::: Quoted passage :::
Re: Announce: Hive-MR3 with Celeborn,

2023-11-02 Thread Sungwoo Park
Celeborn and Uniffle can also be seen as a move to separate local storage
from compute nodes.

1. In the old days, Hadoop was based on the idea of collocating compute and
storage.
2. Later a new paradigm of separating compute and storage emerged and got
popularized.
3. Now people want to not just separate compute and storage, but also
separate local storage from compute nodes.

In the future, all of shuffle/spill files might be stored in a dedicated
system like Celeborn and Uniffle. In our case of developing Hive-MR3, we
completely removed spill files for unordered edges thanks to the efficient
buffering in Celeborn.

Thanks,

--- Sungwoo

On Thu, Nov 2, 2023 at 7:31 PM Keyong Zhou  wrote:

> I think both Celeborn and Uniffle are good alternatives as a general
> shuffle service.
> I recommend that you try them : ). For any question about Celeborn, we're
> very glad
> to discuss in Celeborn's mail lists[1][2] or slack[3].
>
> [1] u...@celeborn.apache.org
> [2] d...@celeborn.apache.org
> [3]
> https://join.slack.com/t/apachecelebor-kw08030/shared_invite/zt-1ju3hd5j8-4Z5keMdzpcVMspe4UJzF4Q
>
> Thanks,
> Keyong Zhou
>
> On 2023/10/31 14:24:38 "Battula, Brahma Reddy" wrote:
> > Thanks for bringing up this. Good to see that it supports spark and
> flink.
> >
> > Have you done comparison between uniffle and celeborn..?
> >
> >
> > On 30/10/23, 8:01 AM, "Keyong Zhou"  zho...@apache.org>> wrote:
> >
> >
> > Great to hear this! It's encouraging that Celeborn helps MR3.
> >
> >
> > Celeborn is a general purpose remote shuffle service that stores and
> serves
> > shuffle data (and other intermediate data in the future) to help compute
> engines
> > better use disaggregated architecture, as well as become more efficient
> and
> > stable for huge shuffle sized jobs.
:::
#### Tasks
(1) Using the Celeborn thread, please explain in one to three sentences why the Hive-MR3 developers were able to remove spill files for unordered edges entirely.
(2) Pick up the Celeborn mailing-list thread after its last sentence and continue it.
::: Data section :::
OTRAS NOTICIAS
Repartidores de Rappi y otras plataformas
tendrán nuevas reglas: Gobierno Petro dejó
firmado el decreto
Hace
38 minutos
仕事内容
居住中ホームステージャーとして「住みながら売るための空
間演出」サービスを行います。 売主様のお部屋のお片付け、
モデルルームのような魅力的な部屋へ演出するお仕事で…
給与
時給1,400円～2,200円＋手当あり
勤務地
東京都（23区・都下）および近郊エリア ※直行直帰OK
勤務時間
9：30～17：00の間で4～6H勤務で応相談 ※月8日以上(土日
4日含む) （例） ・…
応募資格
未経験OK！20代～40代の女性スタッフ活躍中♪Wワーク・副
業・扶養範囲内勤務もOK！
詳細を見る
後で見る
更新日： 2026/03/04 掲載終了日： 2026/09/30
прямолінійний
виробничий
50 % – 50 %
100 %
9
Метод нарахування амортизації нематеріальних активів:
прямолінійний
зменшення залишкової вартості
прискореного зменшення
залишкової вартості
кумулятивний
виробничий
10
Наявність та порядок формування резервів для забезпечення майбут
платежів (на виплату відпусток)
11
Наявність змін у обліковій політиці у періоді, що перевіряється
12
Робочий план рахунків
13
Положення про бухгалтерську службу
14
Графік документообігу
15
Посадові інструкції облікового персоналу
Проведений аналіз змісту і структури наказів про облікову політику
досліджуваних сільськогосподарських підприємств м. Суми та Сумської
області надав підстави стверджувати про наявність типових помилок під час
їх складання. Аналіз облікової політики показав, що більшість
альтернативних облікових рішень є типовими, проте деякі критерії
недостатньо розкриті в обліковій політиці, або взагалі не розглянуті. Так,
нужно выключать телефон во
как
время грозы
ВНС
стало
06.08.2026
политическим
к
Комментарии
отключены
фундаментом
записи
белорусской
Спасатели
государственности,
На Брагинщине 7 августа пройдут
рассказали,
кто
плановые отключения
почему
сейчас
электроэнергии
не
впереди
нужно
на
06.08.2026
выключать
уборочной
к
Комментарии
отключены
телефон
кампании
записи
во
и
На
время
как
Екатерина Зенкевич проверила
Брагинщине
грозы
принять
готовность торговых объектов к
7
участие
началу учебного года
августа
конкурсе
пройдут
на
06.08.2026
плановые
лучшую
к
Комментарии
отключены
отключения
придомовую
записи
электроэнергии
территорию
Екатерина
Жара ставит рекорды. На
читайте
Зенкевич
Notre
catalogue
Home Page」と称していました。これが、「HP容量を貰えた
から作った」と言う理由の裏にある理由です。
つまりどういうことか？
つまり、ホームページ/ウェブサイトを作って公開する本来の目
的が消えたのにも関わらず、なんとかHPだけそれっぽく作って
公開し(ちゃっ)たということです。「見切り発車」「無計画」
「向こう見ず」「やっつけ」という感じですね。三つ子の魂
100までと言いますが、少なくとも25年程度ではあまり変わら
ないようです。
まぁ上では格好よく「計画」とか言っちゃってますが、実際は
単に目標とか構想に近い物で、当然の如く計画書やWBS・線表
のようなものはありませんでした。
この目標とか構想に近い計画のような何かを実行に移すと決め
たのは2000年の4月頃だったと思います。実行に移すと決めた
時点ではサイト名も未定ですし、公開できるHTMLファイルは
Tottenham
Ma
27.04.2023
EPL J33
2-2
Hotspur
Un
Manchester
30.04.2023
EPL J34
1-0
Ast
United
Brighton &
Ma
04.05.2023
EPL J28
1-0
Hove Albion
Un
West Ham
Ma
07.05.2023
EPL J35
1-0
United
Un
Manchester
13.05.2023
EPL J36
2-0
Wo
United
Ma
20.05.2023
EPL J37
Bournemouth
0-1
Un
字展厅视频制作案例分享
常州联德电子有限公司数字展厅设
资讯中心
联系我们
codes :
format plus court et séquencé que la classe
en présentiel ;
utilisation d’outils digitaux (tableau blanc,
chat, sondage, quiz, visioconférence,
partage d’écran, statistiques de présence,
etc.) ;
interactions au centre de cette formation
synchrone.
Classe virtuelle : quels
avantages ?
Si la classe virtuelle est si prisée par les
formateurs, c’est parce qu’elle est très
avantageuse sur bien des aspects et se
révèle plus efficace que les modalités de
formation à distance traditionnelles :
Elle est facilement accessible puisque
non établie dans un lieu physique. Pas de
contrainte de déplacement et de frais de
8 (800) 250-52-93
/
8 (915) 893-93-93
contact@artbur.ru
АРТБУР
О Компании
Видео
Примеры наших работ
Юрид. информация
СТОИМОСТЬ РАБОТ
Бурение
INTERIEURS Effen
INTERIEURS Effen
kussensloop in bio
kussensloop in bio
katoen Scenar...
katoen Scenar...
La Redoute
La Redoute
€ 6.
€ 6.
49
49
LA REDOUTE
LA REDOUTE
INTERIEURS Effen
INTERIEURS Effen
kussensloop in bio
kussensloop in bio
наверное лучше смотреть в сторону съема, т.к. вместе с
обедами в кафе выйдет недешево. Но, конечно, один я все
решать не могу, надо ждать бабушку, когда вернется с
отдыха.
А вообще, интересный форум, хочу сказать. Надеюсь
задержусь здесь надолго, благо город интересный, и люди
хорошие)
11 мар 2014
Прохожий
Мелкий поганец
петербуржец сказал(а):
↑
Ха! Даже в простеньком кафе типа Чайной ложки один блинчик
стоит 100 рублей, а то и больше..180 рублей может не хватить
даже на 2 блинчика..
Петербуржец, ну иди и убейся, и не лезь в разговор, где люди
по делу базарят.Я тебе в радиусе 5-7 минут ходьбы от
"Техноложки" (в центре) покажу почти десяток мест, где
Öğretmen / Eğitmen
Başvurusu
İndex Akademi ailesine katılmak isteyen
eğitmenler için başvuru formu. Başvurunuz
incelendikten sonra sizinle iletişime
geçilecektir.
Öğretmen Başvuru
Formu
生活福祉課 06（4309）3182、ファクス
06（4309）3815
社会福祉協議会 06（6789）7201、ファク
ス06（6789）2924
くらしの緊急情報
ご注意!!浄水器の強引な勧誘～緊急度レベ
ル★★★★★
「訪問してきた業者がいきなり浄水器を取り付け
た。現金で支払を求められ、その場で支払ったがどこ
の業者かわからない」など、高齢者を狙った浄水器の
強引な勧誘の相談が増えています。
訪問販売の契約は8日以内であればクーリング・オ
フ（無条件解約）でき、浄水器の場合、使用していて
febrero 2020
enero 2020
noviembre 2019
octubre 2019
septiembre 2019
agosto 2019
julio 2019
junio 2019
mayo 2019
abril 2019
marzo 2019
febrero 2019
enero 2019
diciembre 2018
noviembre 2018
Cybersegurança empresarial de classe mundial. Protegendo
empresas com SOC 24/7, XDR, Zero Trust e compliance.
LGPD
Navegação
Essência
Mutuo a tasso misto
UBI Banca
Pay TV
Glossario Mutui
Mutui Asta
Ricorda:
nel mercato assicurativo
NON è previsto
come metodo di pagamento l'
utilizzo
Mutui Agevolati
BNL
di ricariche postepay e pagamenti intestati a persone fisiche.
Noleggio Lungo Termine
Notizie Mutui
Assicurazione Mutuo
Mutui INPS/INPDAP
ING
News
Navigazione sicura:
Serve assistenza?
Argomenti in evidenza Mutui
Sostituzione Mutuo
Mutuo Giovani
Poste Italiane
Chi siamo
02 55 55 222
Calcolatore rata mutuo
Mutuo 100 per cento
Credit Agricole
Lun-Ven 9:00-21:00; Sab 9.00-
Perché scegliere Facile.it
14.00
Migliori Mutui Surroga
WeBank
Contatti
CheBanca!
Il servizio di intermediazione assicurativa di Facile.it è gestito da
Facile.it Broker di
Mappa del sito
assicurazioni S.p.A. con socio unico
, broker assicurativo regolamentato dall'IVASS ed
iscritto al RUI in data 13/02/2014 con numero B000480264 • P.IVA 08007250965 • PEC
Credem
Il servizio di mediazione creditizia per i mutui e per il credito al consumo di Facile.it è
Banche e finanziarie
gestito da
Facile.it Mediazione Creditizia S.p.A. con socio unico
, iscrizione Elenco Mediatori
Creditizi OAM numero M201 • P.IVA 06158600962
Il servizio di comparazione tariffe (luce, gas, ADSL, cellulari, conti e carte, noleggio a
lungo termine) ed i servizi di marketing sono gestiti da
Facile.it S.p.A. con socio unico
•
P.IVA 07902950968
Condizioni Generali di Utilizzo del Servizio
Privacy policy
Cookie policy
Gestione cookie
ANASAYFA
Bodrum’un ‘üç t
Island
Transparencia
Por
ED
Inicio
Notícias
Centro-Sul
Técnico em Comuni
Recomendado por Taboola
:::
#### Answers to the exercises
(1) Celeborn buffers data efficiently, and that buffering let the Hive-MR3 developers completely remove spill files for unordered edges.

(2)
> >
> >
> > Currently Celeborn supports Hive on MR, and I think integrating with MR3
> > provides a good example to support Hive on Tez.
> >
> >
> > Thanks,
> > Keyong Zhou
> >
> >
> > On 2023/10/24 12:08:54 Sungwoo Park wrote:
> > > Hi Hive users,
> > >
> > > Before the impending release of MR3 1.8, we would like to announce the
> > > release of Hive-MR3 with Celeborn (Hive 3.1.3 on MR3 1.8 with Celeborn
> > > 0.3.1).
> > >
> > > Apache Celeborn [1] is remote shuffle service, similar to Magnet [2]
> and
> > > Apache Uniffle [3] (which was discussed in this Hive mailing list a
> while
> > > ago). Celeborn officially supports Spark and Flink, and we have
> implemented
> > > an MR3-extension for Celeborn.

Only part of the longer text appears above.